Showing posts with label coercive education. Show all posts
Showing posts with label coercive education. Show all posts

Tuesday, 3 November 2009

Can teaching a baby to read be coercive?




Somebody asked a few days ago how I would have coped had my daughter showed any reluctance in learning to read. I honestly had trouble answering this question, because I could not imagine such a situation arising. I thought it worth giving a brief account of the process in order to show what I mean and to demonstrate the great advantages of getting reading under way as early as possible. The lower of the two pictures above, shows my daughter's bedroom wall when she was fifteen months old. By the time that this photograph was taken, my daughter was already able to read out loud the first nine cardinal numbers and point to them when requested.


As can be seen, the wall display is very simple and uncluttered. I used to hold my daughter up to each shape in turn, naming it and then asking her, "Again?" It was a favourite game of hers. I used to swing her up dramatically and shout, "Triangle" or "Green circle". She tried to copy what I was saying. I would also move her to one of the numbers and name it. This was all part of the normal playing about that we did, she certainly did not know that she was being taught! Babies love the attention of adults like this. When she was in her cot, I would point at the numbers randomly, naming them and then asking her to repeat the name. It only took a month or two for her to pick up the idea and from then on, she would point at numbers in the street and shout out their names. In effect, the main part of reading was thus acquired painlessly well before she was eighteen months old.

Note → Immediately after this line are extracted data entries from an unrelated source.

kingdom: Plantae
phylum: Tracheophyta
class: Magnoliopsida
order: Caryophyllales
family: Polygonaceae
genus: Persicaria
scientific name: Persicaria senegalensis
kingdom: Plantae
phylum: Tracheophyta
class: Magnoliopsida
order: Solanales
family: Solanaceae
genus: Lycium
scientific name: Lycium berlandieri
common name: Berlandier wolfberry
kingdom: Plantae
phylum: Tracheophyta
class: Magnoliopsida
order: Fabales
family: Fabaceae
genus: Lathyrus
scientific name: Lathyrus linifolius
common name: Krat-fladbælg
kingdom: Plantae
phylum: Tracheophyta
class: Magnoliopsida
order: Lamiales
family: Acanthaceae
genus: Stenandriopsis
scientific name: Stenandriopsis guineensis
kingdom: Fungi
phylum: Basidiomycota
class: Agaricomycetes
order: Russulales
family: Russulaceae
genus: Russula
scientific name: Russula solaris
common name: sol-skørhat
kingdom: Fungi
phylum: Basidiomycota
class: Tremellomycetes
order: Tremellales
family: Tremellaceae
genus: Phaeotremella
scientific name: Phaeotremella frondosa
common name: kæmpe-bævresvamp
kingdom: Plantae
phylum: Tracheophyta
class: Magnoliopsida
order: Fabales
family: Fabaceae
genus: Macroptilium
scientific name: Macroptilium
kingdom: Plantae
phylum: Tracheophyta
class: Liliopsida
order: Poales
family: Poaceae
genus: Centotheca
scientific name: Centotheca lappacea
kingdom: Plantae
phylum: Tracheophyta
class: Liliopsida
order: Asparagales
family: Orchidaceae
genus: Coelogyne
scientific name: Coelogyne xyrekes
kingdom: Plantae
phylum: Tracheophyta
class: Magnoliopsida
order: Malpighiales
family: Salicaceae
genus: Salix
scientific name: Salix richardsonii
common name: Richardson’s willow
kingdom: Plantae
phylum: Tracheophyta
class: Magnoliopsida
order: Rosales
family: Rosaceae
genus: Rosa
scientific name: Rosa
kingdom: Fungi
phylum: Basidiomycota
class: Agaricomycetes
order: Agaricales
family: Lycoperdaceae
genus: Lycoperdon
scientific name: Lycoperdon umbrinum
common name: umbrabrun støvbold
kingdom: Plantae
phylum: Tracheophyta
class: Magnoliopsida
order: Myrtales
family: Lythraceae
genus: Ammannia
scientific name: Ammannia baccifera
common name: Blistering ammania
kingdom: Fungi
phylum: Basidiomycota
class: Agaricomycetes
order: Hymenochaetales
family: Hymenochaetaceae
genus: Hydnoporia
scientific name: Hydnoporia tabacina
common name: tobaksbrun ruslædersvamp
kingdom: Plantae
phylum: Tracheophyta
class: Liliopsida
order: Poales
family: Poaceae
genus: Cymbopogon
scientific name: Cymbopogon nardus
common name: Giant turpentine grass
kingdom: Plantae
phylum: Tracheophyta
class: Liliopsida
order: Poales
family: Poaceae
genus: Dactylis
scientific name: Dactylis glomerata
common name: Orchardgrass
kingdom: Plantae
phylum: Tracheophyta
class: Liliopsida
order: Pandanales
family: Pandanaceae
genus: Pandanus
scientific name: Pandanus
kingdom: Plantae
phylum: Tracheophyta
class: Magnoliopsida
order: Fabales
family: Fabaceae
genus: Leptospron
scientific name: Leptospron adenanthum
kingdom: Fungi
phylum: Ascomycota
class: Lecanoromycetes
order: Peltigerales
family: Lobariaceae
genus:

Reading words took a little longer. However, she was reading individual words by seventeen months and by two years and three months she was reading children's books fluently. The great thing about this was that once it was done, it was done. Because she learned to read as she learned to speak, reading is as completely natural to her as speaking. If there is a disadvantage to this system, I have not seen it. Of course, scanning rapidly from left to right was not possible until twenty months or so. This is simply a neurological limitation and had to be accepted. Reading words individually is quite a different matter. They are grasped as a whole thing, what the Germans call a gestalte. The individual letters are seldom scanned laboriously from left to right as is the case with reading sentences. Of course numbers are easier still, because they are one squiggle, rather than several. This of course led quite naturally to the reading of Chinese.
The top picture shows a couple of displays in my daughters bedroom, one when she was two and the other a few months later. We experimented with various numbers, for example the Bengali numbers may be seen, as well as Roman Numerals. This was to get her used to the idea of different squiggles meaning different things. The Chinese ideograms were brilliant, an entire word in one squiggle, with no sequencing. I dare say some will be aware that dyslexia is primarily a problem with alphabetic systems and that it is all but unheard of in China? This is because you can read one word at a glance, without trying to decode it and then synthesise it. By two and a half, Simone had a fair sight vocabulary in Chinese, but this ultimately seemed a sterile experiment and so i discontinued it.
I have to say that for my daughter, it was tremendous fun to be able to make sense of the world in this way. I took her into a chip shop in her buggy when she was two and she became excited at seeing a Chinese poster on the wall. It gave her great satisfaction to read some of the words. I cannot imagine why I would not have done all this. It was great fun for me, and great fun for her. It also enabled her to start making sense of the world around her at a much earlier age than is common. I have a suspicion that problems set in if this is all left until a child is old enough to realise what is going on.